Wednesday, July 12, 2006

History of Balanced Funds

The history of balanced funds is very interesting to me. Before the mutual funds, every investor tried his own lucks in selecting individual stocks. Although there are still many individual investors picking their own stocks, but mostly rely on mutual funds, exchange-traded funds, or closed-end funds for their investment needs.

Balanced funds or total return funds are those mutual funds with investments in equity and fixed income at the same time. One of the first such funds is the asset allocation funds. The weights between equity and fixed income are changing over time, depending on the views of the managing experts. When these experts think the equity markets are going to do well, then they allocate more capital in equity securities. If the experts think the fixed income securities are going to do well in the next period, they allocate more capital in the fixed income securities. However the experts have not done so well in predicting the proper weights between the equity and fixed income securities. So the financial institutions introduced the balanced funds with the fixed weights between equity securities and bonds. These settled the first chapter in balanced fund history.

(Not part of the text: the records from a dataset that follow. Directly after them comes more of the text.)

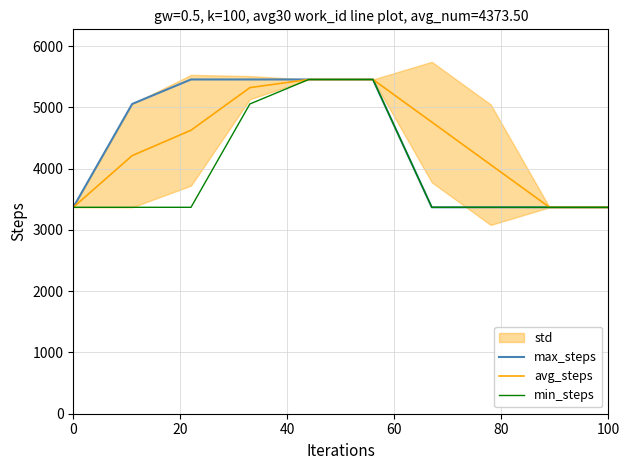

How many lines are shown in the chart?

3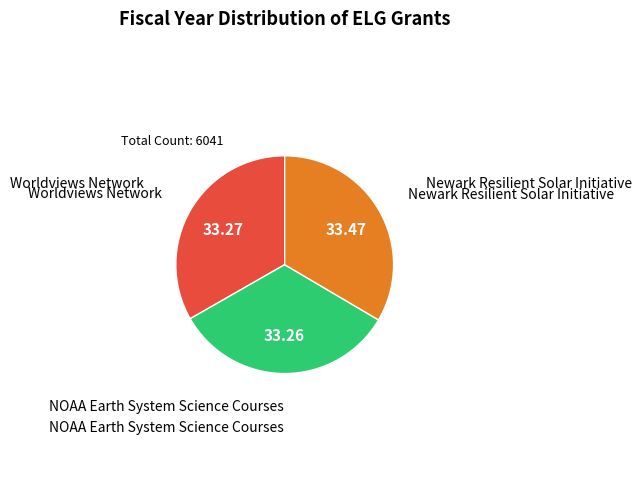

Is there any slice that represents more than half of the pie?

No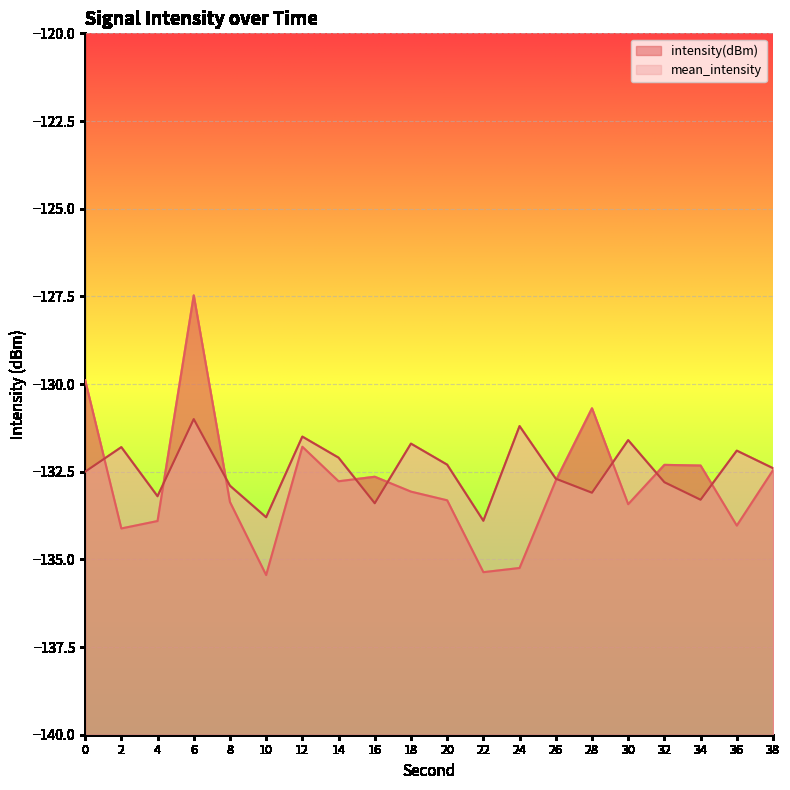

Where is the first local minimum for intensity(dBm)?

2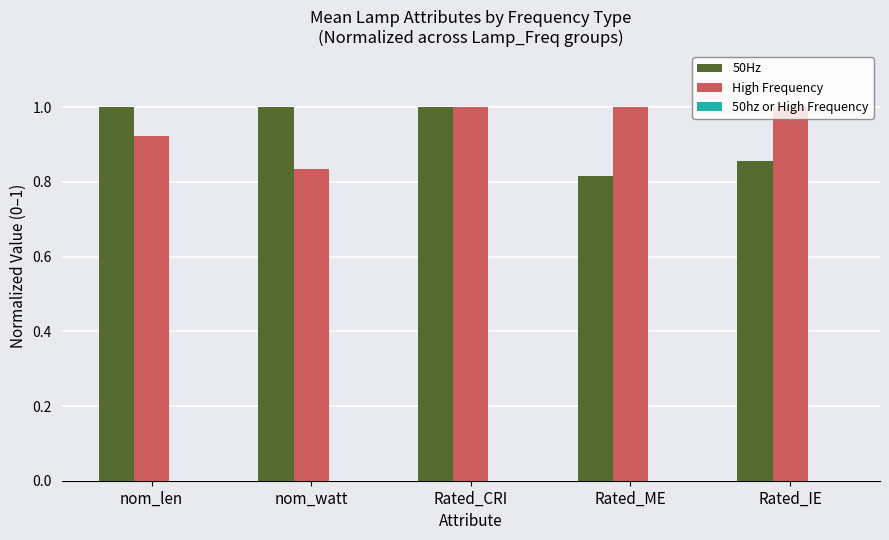

Are the bars horizontal?

No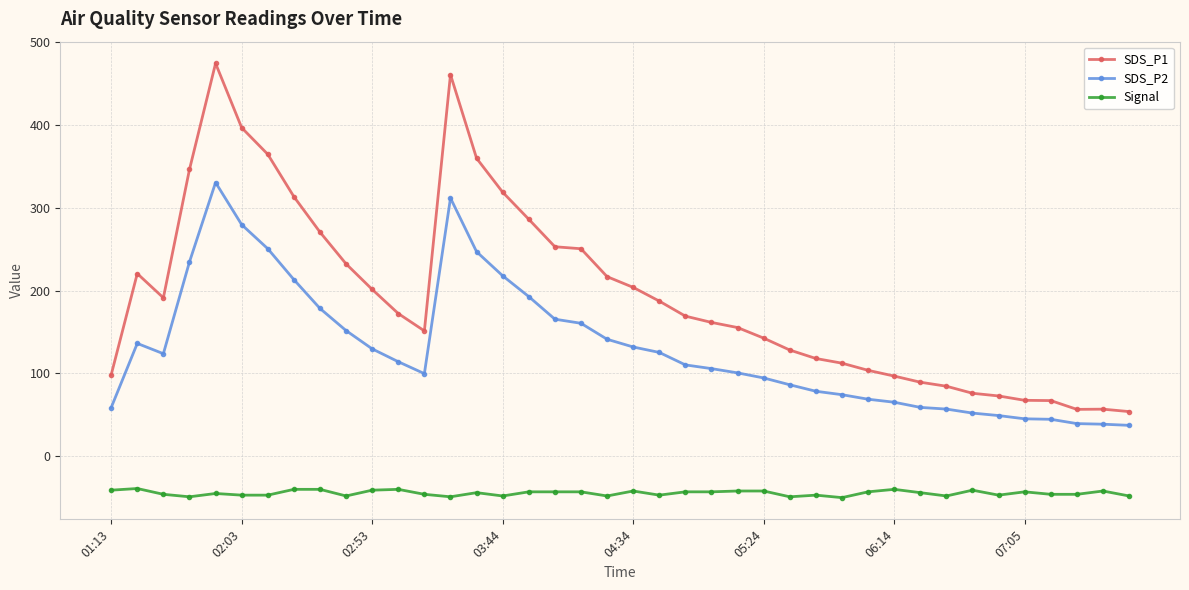

List the series in order of their peak value, highest first.

SDS_P1, SDS_P2, Signal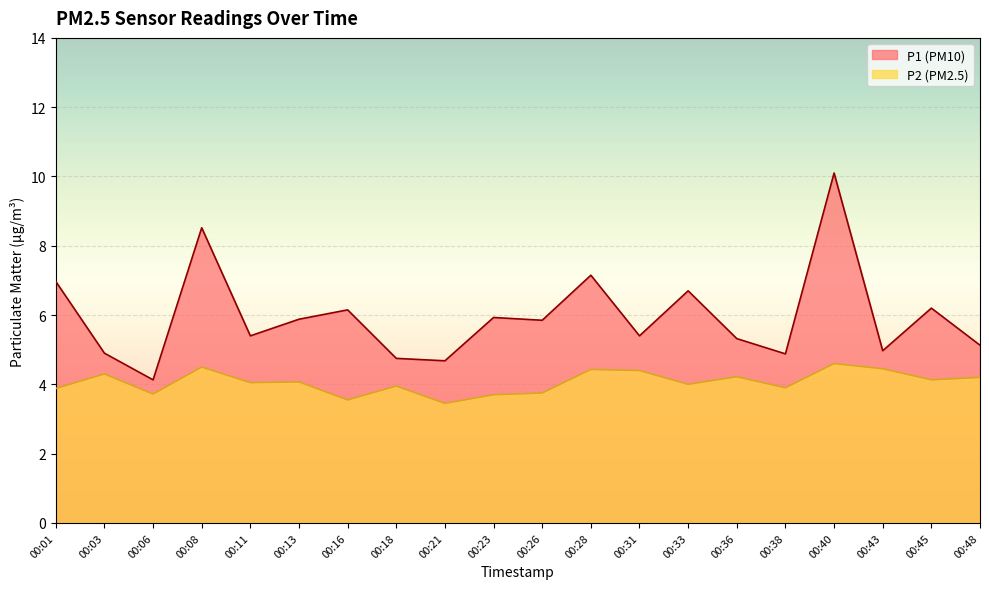

List the series in order of their overall mean, lowest first.

P2, P1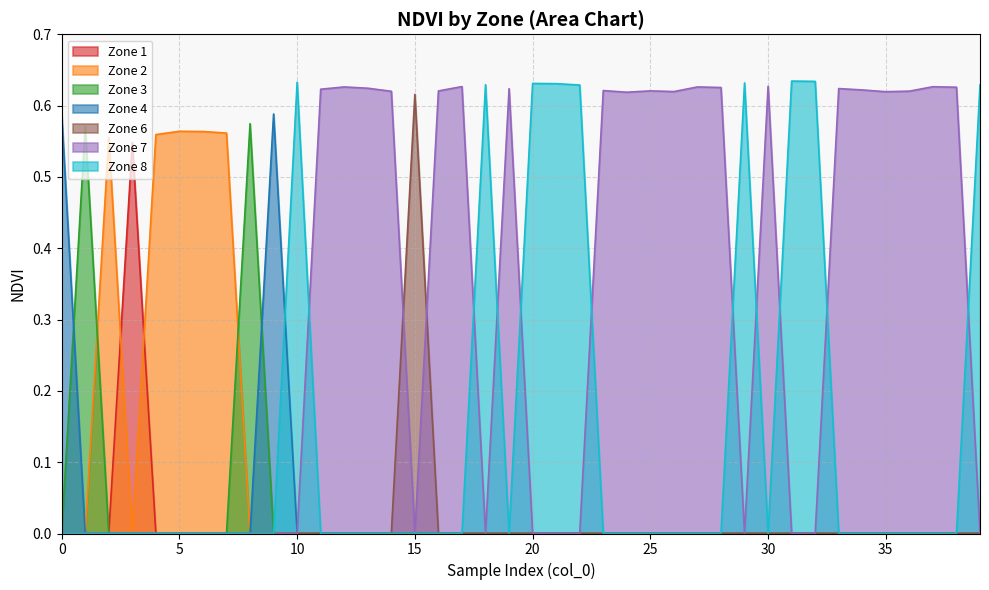

List the series in order of their peak value, lowest first.

Zone 1, Zone 2, Zone 3, Zone 4, Zone 6, Zone 7, Zone 8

When the one fixed weights of equity securities and bonds does not satisfy the need of all kinds of investors. The financial experts have believed that some people like growth funds (with more weights in equity securities) while the others like income funds (with more weights in bonds). So they introduced the style funds ranging from very aggressive growth, to aggressive growth, to moderate growth, and to conservative growth funds. These funds satisfied the investment community for a while.

Now the experts believe the people who should not be linked to a specific growth-category for his entire life. So they introduced a new type of funds – the target retirement funds. The weight of equity securities changes according the ages. The weights usually change from about 90% in equity securities for the young people to 10% in equity when people are close to their retirement ages.

Now what is the next wave for the balanced funds? I believe that they are the one-world funds. The history comes back to its original point but with higher technological flavors. The new round of balanced funds is the one-world funds which is mathematically optimized combinations among all investment asset classes ranging from equity, to bonds, to commodities, to real estates, to precious metals, and to long-life assets such as infrastructure facilities.